* _What the task asks_: Leave every picture out and write out the records below exactly.

** Materials provided follows **

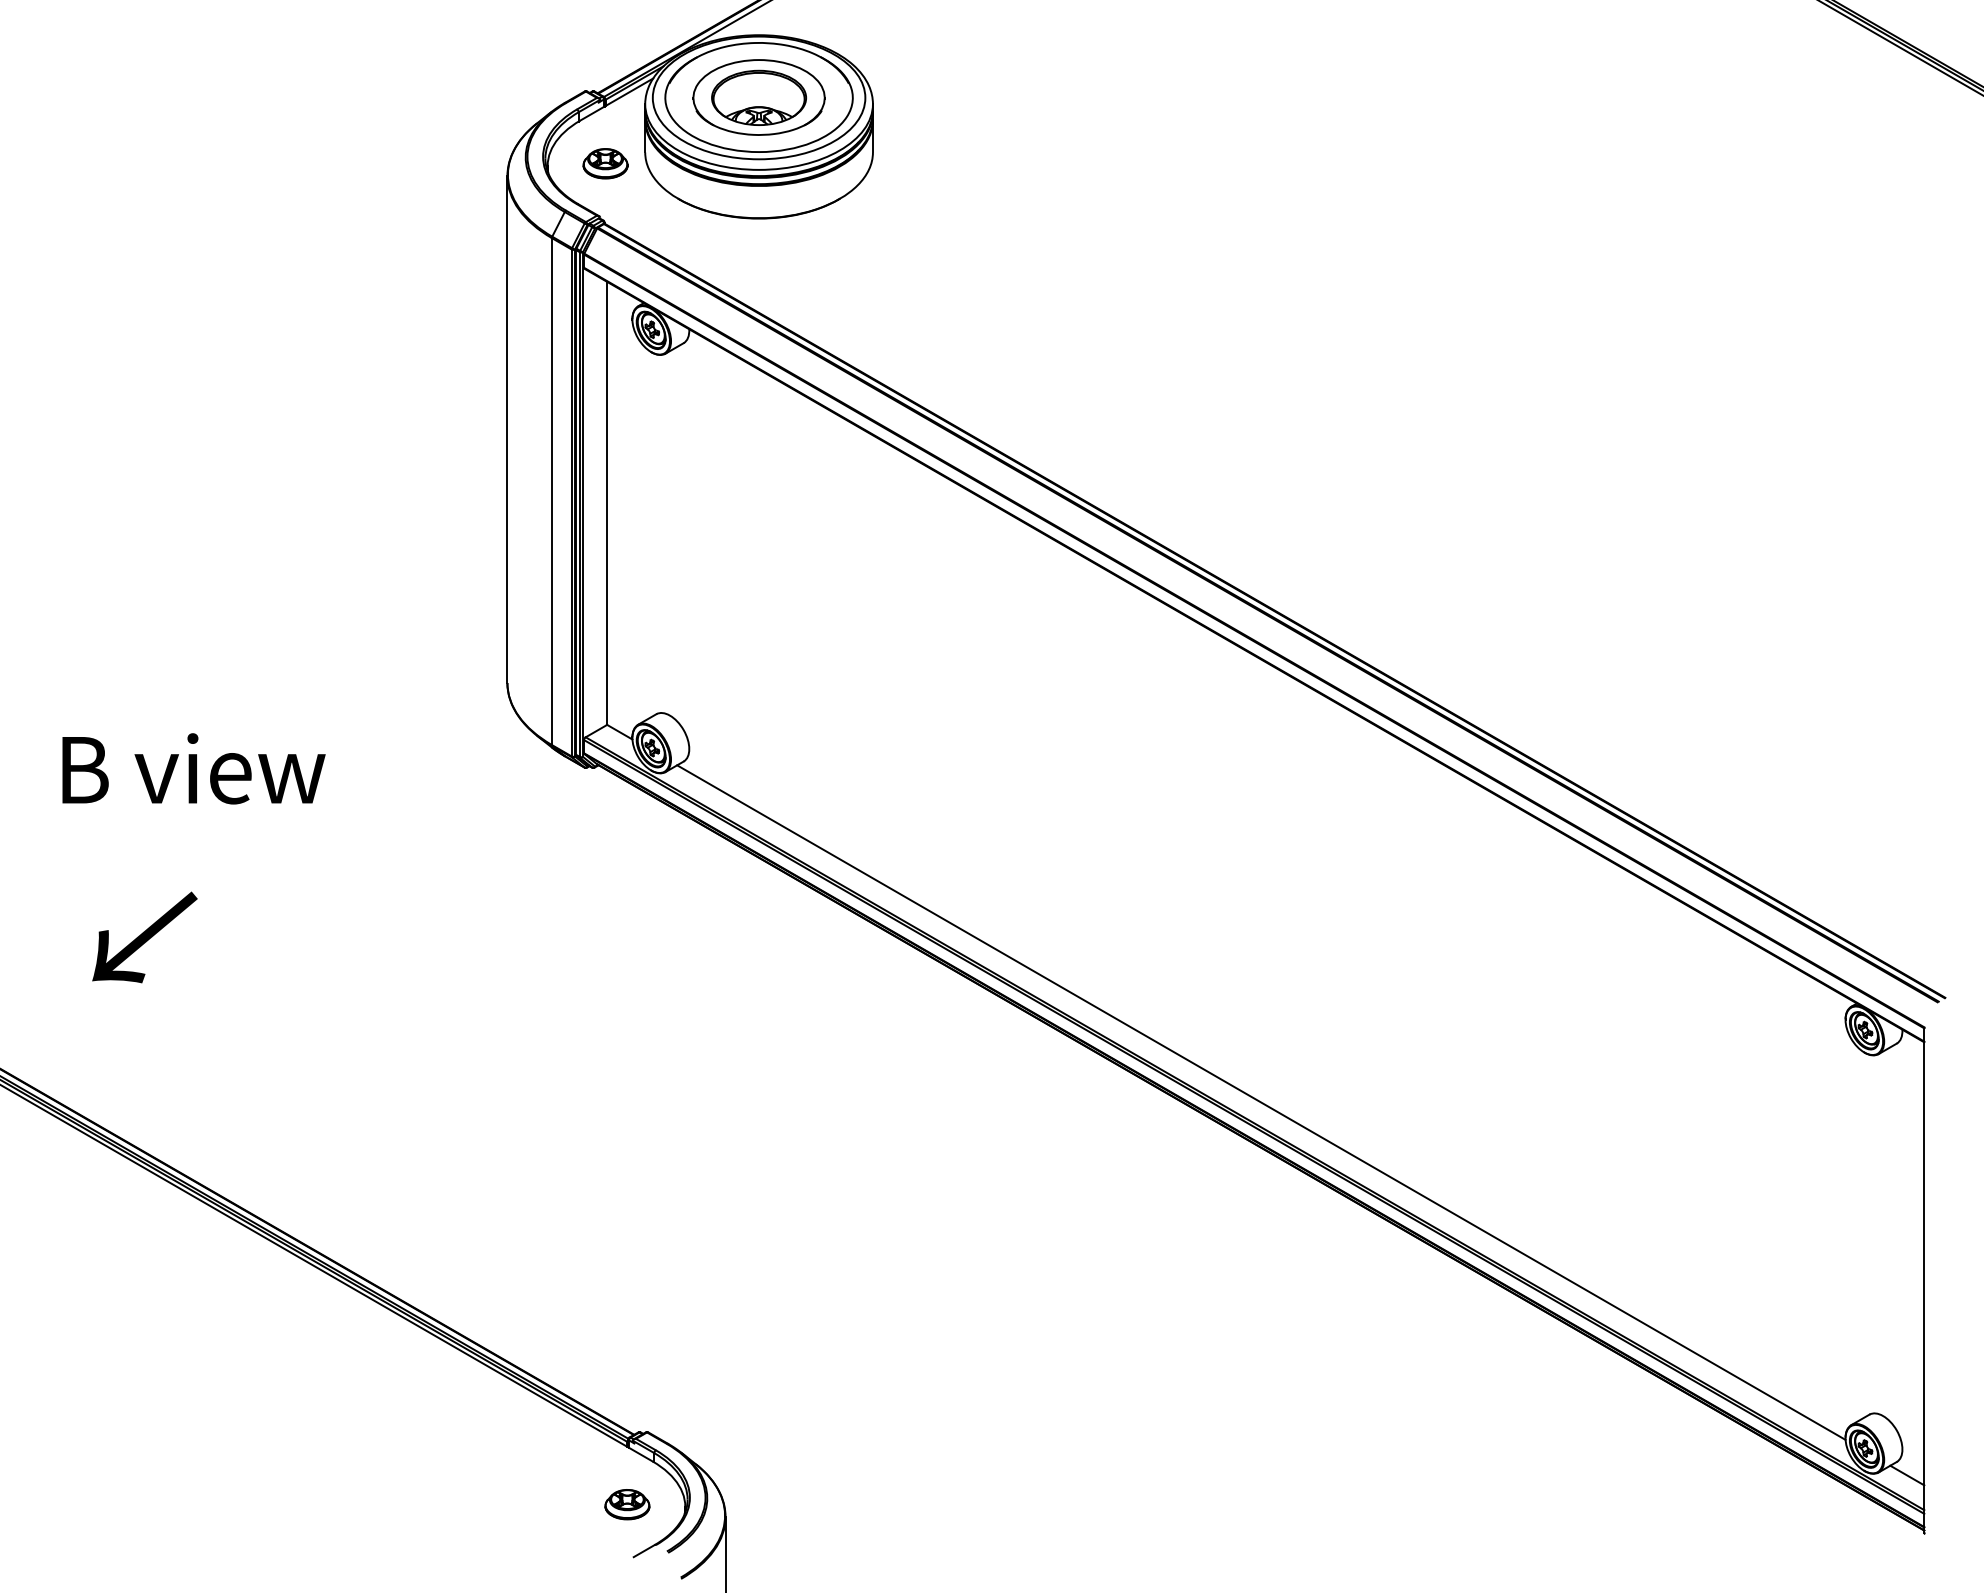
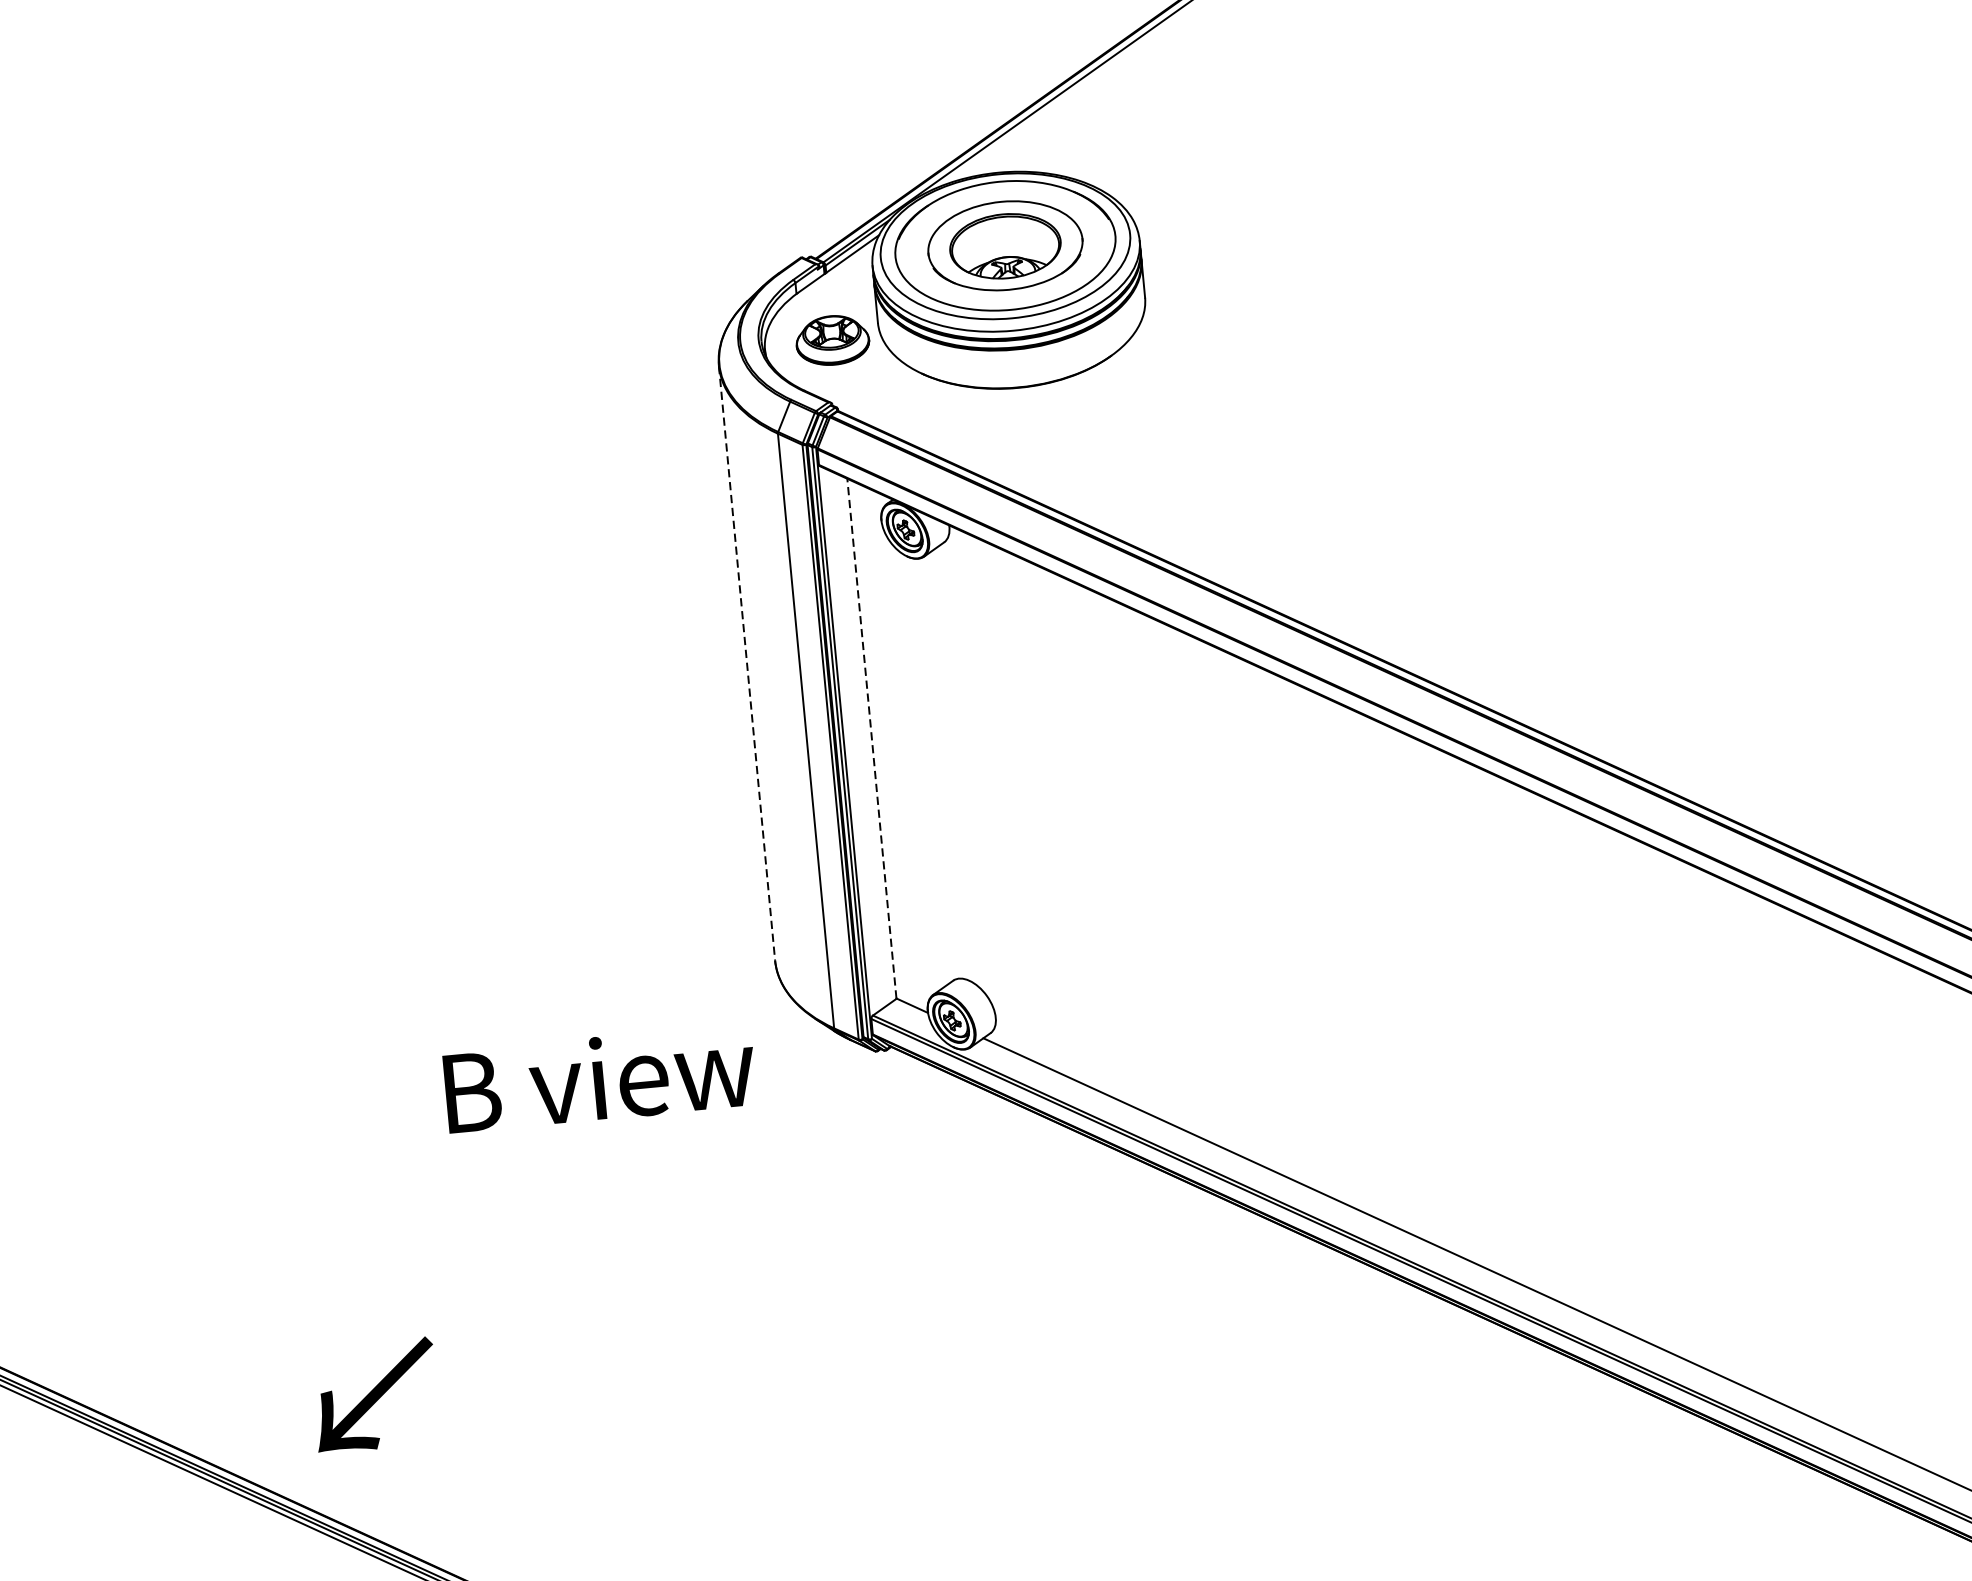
part: (605, 163) -> (832, 340), size x1.4
line: (507, 430) -> (747, 664), solid -> dashed
line: (606, 503) -> (871, 738), solid -> dashed
text: (193, 768) -> (599, 1078), moved
text: (144, 937) -> (374, 1395), moved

** End of Materials provided **

* _Completed task_:
part: (605, 163) -> (832, 340), size x1.4
line: (507, 430) -> (747, 664), solid -> dashed
line: (606, 503) -> (871, 738), solid -> dashed
text: (193, 768) -> (599, 1078), moved
text: (144, 937) -> (374, 1395), moved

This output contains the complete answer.